Problem statement: All the data should be transcribed exactly, with every line kept.

((

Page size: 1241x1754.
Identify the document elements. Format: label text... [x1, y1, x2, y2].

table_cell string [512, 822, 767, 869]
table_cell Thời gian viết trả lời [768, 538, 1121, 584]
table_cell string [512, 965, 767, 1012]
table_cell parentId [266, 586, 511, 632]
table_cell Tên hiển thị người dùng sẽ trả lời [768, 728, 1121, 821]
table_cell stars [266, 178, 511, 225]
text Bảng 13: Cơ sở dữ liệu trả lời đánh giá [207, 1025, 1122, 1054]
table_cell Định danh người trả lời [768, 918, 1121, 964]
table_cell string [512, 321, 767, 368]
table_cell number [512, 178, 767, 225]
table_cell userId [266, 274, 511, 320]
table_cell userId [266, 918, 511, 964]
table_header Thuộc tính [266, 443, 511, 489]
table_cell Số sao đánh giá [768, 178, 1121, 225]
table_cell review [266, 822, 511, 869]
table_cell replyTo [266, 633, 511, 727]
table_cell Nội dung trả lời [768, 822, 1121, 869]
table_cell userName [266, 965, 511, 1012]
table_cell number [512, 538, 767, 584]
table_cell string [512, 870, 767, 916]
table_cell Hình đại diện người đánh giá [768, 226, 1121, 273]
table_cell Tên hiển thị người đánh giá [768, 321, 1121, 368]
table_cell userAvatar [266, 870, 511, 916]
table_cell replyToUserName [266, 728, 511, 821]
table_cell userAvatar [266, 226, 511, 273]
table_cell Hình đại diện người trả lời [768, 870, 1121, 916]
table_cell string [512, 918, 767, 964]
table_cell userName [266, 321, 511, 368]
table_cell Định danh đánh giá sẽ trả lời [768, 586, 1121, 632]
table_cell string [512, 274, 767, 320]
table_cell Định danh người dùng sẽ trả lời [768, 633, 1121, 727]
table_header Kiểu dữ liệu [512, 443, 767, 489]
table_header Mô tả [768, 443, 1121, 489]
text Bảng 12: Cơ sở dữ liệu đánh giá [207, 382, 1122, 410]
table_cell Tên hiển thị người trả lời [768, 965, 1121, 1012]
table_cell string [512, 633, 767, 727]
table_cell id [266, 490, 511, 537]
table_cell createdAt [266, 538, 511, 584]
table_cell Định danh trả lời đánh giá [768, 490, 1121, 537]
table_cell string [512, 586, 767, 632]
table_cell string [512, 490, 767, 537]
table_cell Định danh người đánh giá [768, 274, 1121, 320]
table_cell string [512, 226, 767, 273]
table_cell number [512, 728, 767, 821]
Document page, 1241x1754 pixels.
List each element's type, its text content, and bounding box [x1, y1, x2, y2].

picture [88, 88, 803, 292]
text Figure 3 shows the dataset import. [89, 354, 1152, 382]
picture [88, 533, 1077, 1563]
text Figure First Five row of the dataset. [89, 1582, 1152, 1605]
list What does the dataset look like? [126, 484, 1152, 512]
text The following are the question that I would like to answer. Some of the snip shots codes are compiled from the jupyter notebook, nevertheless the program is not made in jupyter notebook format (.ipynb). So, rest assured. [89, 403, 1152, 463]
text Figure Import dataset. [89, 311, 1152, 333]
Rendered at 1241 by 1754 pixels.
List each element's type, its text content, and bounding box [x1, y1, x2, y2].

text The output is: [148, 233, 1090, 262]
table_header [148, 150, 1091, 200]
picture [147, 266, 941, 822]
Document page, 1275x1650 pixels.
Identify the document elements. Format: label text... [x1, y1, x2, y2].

))

Written answer:
Page size: 1241x1754.
Identify the document elements. Format: label text... [x1, y1, x2, y2].

table_cell string [512, 822, 767, 869]
table_cell Thời gian viết trả lời [768, 538, 1121, 584]
table_cell string [512, 965, 767, 1012]
table_cell parentId [266, 586, 511, 632]
table_cell Tên hiển thị người dùng sẽ trả lời [768, 728, 1121, 821]
table_cell stars [266, 178, 511, 225]
text Bảng 13: Cơ sở dữ liệu trả lời đánh giá [207, 1025, 1122, 1054]
table_cell Định danh người trả lời [768, 918, 1121, 964]
table_cell string [512, 321, 767, 368]
table_cell number [512, 178, 767, 225]
table_cell userId [266, 274, 511, 320]
table_cell userId [266, 918, 511, 964]
table_header Thuộc tính [266, 443, 511, 489]
table_cell Số sao đánh giá [768, 178, 1121, 225]
table_cell review [266, 822, 511, 869]
table_cell replyTo [266, 633, 511, 727]
table_cell Nội dung trả lời [768, 822, 1121, 869]
table_cell userName [266, 965, 511, 1012]
table_cell number [512, 538, 767, 584]
table_cell string [512, 870, 767, 916]
table_cell Hình đại diện người đánh giá [768, 226, 1121, 273]
table_cell Tên hiển thị người đánh giá [768, 321, 1121, 368]
table_cell userAvatar [266, 870, 511, 916]
table_cell replyToUserName [266, 728, 511, 821]
table_cell userAvatar [266, 226, 511, 273]
table_cell Hình đại diện người trả lời [768, 870, 1121, 916]
table_cell string [512, 918, 767, 964]
table_cell userName [266, 321, 511, 368]
table_cell Định danh đánh giá sẽ trả lời [768, 586, 1121, 632]
table_cell string [512, 274, 767, 320]
table_cell Định danh người dùng sẽ trả lời [768, 633, 1121, 727]
table_header Kiểu dữ liệu [512, 443, 767, 489]
table_header Mô tả [768, 443, 1121, 489]
text Bảng 12: Cơ sở dữ liệu đánh giá [207, 382, 1122, 410]
table_cell Tên hiển thị người trả lời [768, 965, 1121, 1012]
table_cell string [512, 633, 767, 727]
table_cell id [266, 490, 511, 537]
table_cell createdAt [266, 538, 511, 584]
table_cell Định danh trả lời đánh giá [768, 490, 1121, 537]
table_cell string [512, 586, 767, 632]
table_cell string [512, 490, 767, 537]
table_cell Định danh người đánh giá [768, 274, 1121, 320]
table_cell string [512, 226, 767, 273]
table_cell number [512, 728, 767, 821]
Document page, 1241x1754 pixels.
List each element's type, its text content, and bounding box [x1, y1, x2, y2].

picture [88, 88, 803, 292]
text Figure 3 shows the dataset import. [89, 354, 1152, 382]
picture [88, 533, 1077, 1563]
text Figure First Five row of the dataset. [89, 1582, 1152, 1605]
list What does the dataset look like? [126, 484, 1152, 512]
text The following are the question that I would like to answer. Some of the snip shots codes are compiled from the jupyter notebook, nevertheless the program is not made in jupyter notebook format (.ipynb). So, rest assured. [89, 403, 1152, 463]
text Figure Import dataset. [89, 311, 1152, 333]
Rendered at 1241 by 1754 pixels.
List each element's type, its text content, and bounding box [x1, y1, x2, y2].

text The output is: [148, 233, 1090, 262]
table_header [148, 150, 1091, 200]
picture [147, 266, 941, 822]
Document page, 1275x1650 pixels.
Identify the document elements. Format: label text... [x1, y1, x2, y2].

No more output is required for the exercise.